It’s great to be able to review work you have done in the past and then be able to re-factor it for the current climate and in 2023 we will be contracted to re-engineer and upgrade the HPC platform we designed and built for one of Australia’s most prestigious Medical Research Institutes back in 2020-2021.
The platform we built was a small HPC with 2560 cores, 3x v100s GPU’s and a 750TB Lustre file system interconnected with a 100G Converged RDMA backbone. The HPC Scheduler we built and installed was Slurm 20.11.0 and we deployed everything using PXE boot and SaltStack to manage the configuration and code deployments. The raw disks from the storage were presented to ZFS and built as pools of software RAID disks spread across four Object Storage Servers and two Metadata Servers.
Key Drivers
There are two key drivers for the upgrade scheduled for 2023. One is the changes in software deployments within Health Care/Life Science HPC workloads and the use of more GPU facilities, the other is the sequential nature of the software deployment/operation and the reduction in CPU core usage.
HPC Software
HPC environments are used in a number of industries, and the operational profile of each industry segment is different. In Life Science and in particular a lot of Genetic Engineering Research, a huge number of cores and lots of parallel tasks are rare. Instead, more processing requiring both CPU & GPU resources along with capacity for large files and fast sequential I/O is generally required. Large data files also implies larger memory requirements.
Our original build of 512GB of memory and dual 64 core CPU’s per compute node has resulted in an underutilization of a lot of the cores for a majority of the jobs running.
Lustre Storage Issues
The Lustre Storage has worked very well, the key issue has been memory corruption in a node causing the MDS/OSS servers to crash and do crash recovery on reboot. ZFS has worked well but we will scope replacement of raw disks (and the ZFS software) to a DAS connected solution with Large LUNS presented from the Storage Array directly as the I/O profile is more sequential in nature rather than random I/O.

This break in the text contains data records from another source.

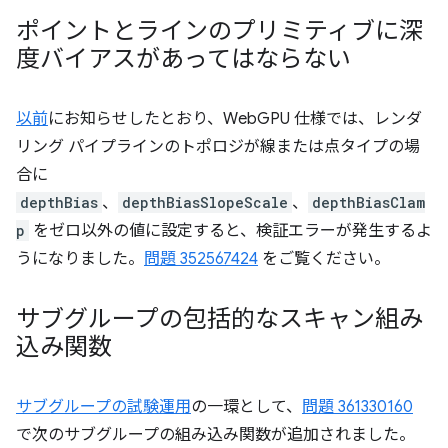
ポイントとラインのプリミティブに深
度バイアスがあってはならない
以前
にお知らせしたとおり、WebGPU 仕様では、レンダ
リング パイプラインのトポロジが線または点タイプの場
合に
depthBias
、
depthBiasSlopeScale
、
depthBiasClam
p
をゼロ以外の値に設定すると、検証エラーが発生するよ
うになりました。
問題 352567424
をご覧ください。
サブグループの包括的なスキャン組み
込み関数
サブグループの試験運用
の一環として、
問題 361330160
で次のサブグループの組み込み関数が追加されました。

Moving to array based LUNS means we can correctly configure HA servers using PCS clusters more efficiently. The current HP Smart Array cards will not allow PCS clustering to work due to disk corruption so a physical swap/connect of the storage is required.
New Hardware
Compute Node Hardware
Our proposed hardware will be 1U single or dual CPU nodes with 1TB of RAM, each CPU will have no more than 24 cores at the highest clock speed available 3.6G or better, a 200G Connectx-6 cards will interconnect everything and each Compute Node will get an NVIDEA A40 GPU. The OS will still be CENTOS 7.9 with no move to RHEL 8 platforms at this stage due to software availability. The OS will live on mirrored SSD internally and there will be a pair of mirrored 960G SSD’s for scratch space on each node.
These nodes can be rolled into production use over time to increase the capacity and replace nodes going out of warranty.
Storage
As the existing Lustre storage approaches it’s end of warranty, and the issues with the HA not being fully achieved by the vendor, a new Storage solution based on Dell ME5084/ME484 enclosures with SAS DAS connectivity into the Lustre Storage nodes will be deployed. Space will be 700-800TB.
If a HA solution is required, four servers will be provided by two MetaData Servers (MDS) and two Object Storage Servers. If a partial HA is justified then just the OSS servers will be provided and a single MDS with local SSD will be used.
Backbone networking
The exiting 100G network will remain but new nodes will get 200G Connectx-6 cards as standard. At some point the backbone will be upgraded to 200G depending on cost.
An analysis of the 4TB node will be made and if it is not being fully utilised then it will not be replaced simply run maintenance support.